Although William C. is correct that Mental Hygiene Law article 81 provides a procedure to declare a person incompetent and appoint a guardian to manage the person's affairs (see Mental Hygiene Law § 81.02[a] ), his reliance on that statute is misplaced. Aside from the fact that no one is seeking to declare William C. incapacitated, Article 81 contemplates the divestiture of control over the incapacitated person's personal needs or/and financial affairs (see Matter of Joseph S., 25 A.D.3d 804, 805, 808 N.Y.S.2d 426), which is contrary to a money manager, who would work in tandem with the patient.
Moreover, the Court of Appeals in Matter of K.L., 1 N.Y.3d at 372, 774 N.Y.S.2d 472, 806 N.E.2d 480 specifically rejected a challenge to Mental Hygiene Law § 9.60 predicated upon the fact that the statutory scheme does not require a finding of incapacity prior to the approval of an AOT order (id.). Indeed, Mental Hygiene Law § 9.60(o ) specifically provides that the implementation of an AOT order “shall not be construed as or deemed to be a determination that such patient is incapacitated” under article 81. Contrary to William C.'s arguments, article 81 does not preempt the appointment of a money manager pursuant to Mental Hygiene Law § 9.60.

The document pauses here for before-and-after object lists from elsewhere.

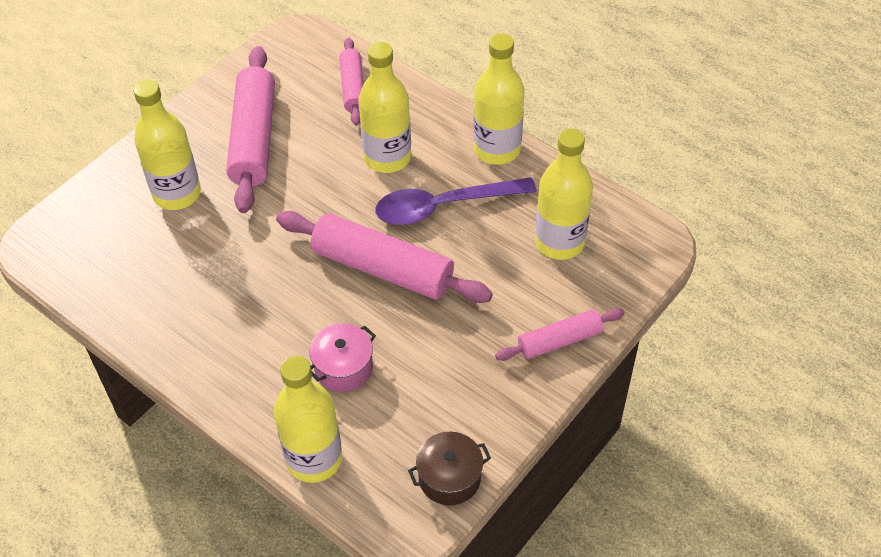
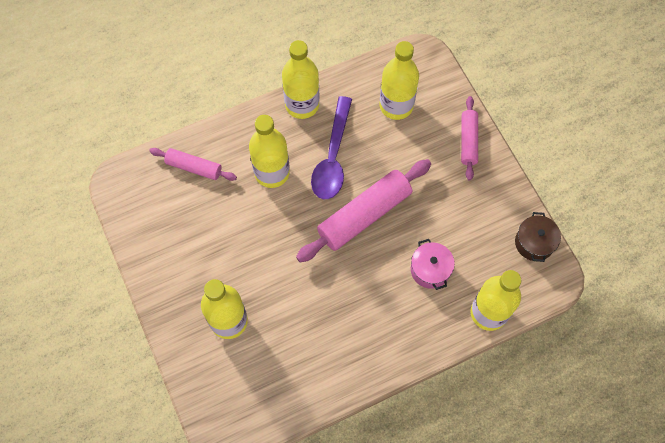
camera: 65 degrees left, 15 degrees up
(253, 138) = (205, 251): pink rolling pin -> none

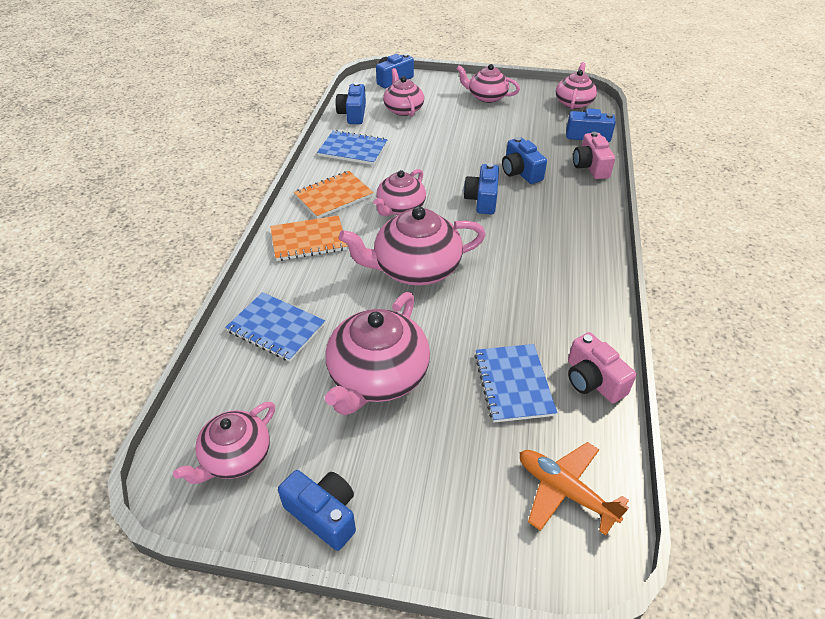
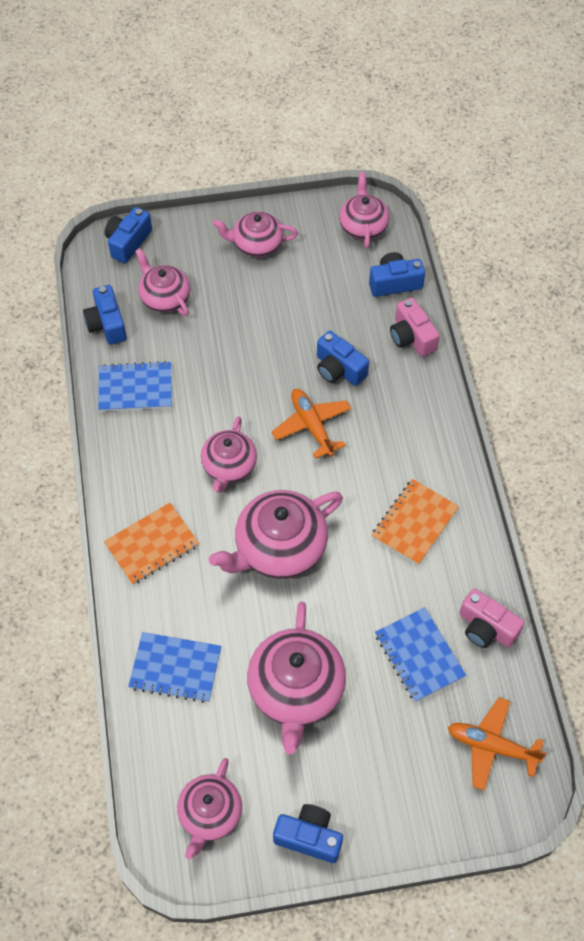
camera: 20 degrees left, 15 degrees up
(334, 196) = (148, 471): orange notebook -> orange notebook (415, 523)
(482, 199) = (312, 426): blue camera -> orange plane

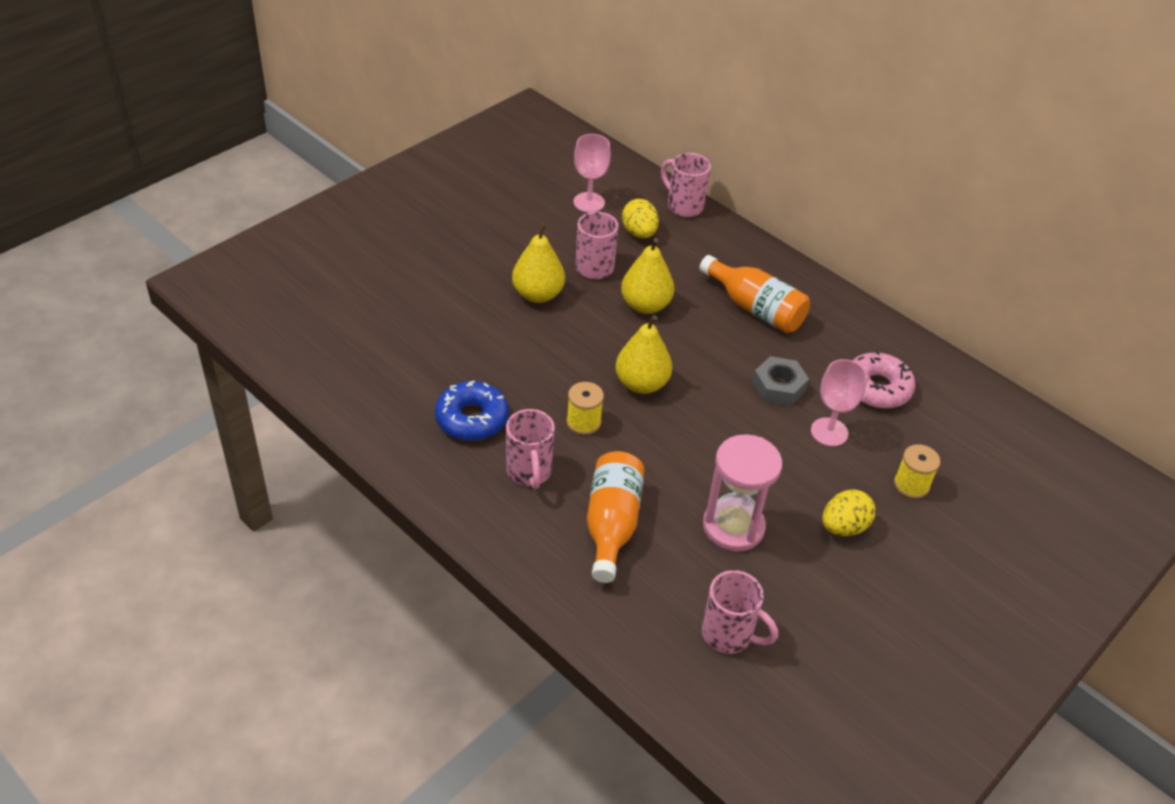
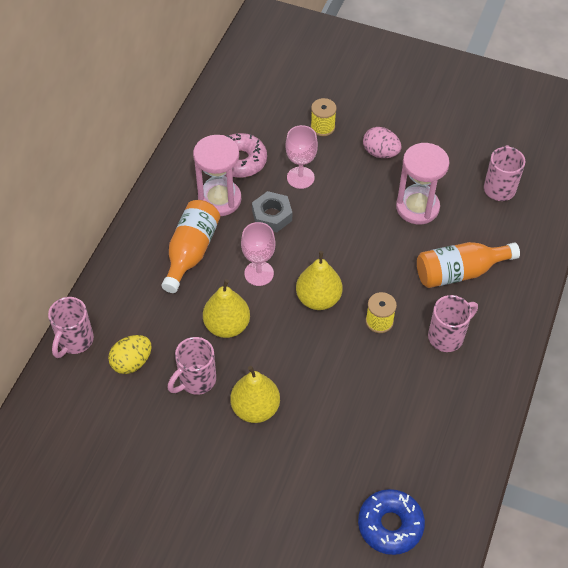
camera: 110 degrees left, 10 degrees up
(472, 419) = (421, 395): blue donut -> blue donut (390, 525)
(589, 202) = (104, 418): pink goblet -> pink goblet (259, 273)
(822, 352) = (219, 199): none -> pink hourglass
(843, 527) = (380, 153): yellow egg -> pink egg

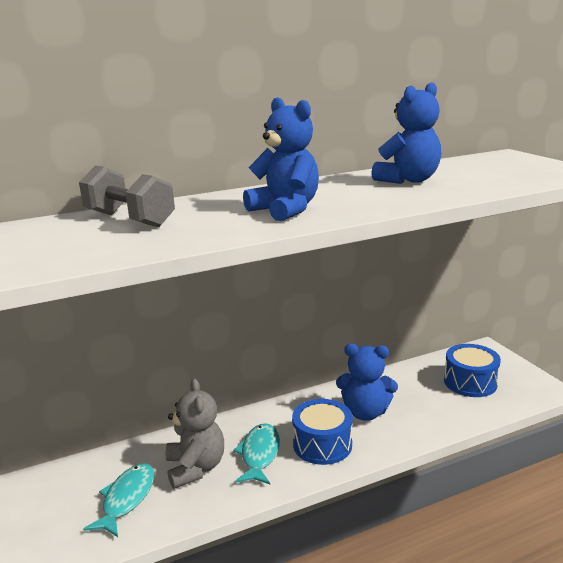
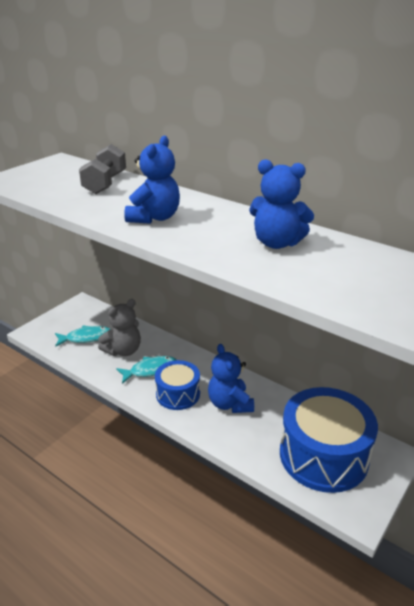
camera: 60 degrees right, 10 degrees up
(470, 382) = (323, 455): blue drum -> blue drum, size x1.75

In accordance with the foregoing, we hold that Mental Hygiene Law § 9.60 authorizes the appointment of a money manager for a mentally ill person in connection with an AOT order. Accordingly, the order and judgment is affirmed insofar as appealed from.
ORDERED that the order and judgment is affirmed insofar as appealed from, without costs or disbursements.
1. Kendra's Law was introduced in response to public outcry following two similar incidents in the New York City subway system in 1999, when two men, diagnosed with schizophrenia, pushed two persons, one of whom was Kendra Webdale, into the path of oncoming subway trains (see http: // www.omh.state.ny.us/omhweb/Kendra_web/Ksummary.htm); Matter of K.L., 1 N.Y.3d 362, 366, 774 N.Y.S.2d 472, 806 N.E.2d 480; Matter of Manhattan Psychiatric Ctr., 285 A.D.2d 189, 191, 728 N.Y.S.2d 37; (Governor Pushes Kendra's Law, Seeks New Curbs on Violent Patients, Daily News, May 19, 1999, at http://www.nydailynews.com/archives/news/1999/05/19/1999-05-19_ gov-pushes_kendra_s_law_see.html). Both assailants had been recently discharged from psychiatric facilities, were noncompliant with psychiatric treatment, and lacked permanent housing (id.).
2. Under contract with the County of Suffolk, the Federation of Organizations is a not-for-profit, “community-based social welfare agency” operating several programs, including “representative payee services to individuals recovering from mental illnesses in Suffolk County who are unable to manage their own income” (http://www.fedoforg.org; see Matter of Macgilvray, 196 Misc.2d 469, 474, 765 N.Y.S.2d 433).
3. By decision and order on motion dated July 9, 2008, this Court denied that branch of the motion which was to expand the record and referred the issue of dismissal of the appeal to this panel.
4. In 2005, Kendra's Law was amended and extended for five years until June 30, 2010 (L. 2005, ch. 408, § 18).
MASTRO, J.P., FLORIO and ENG, JJ., concur.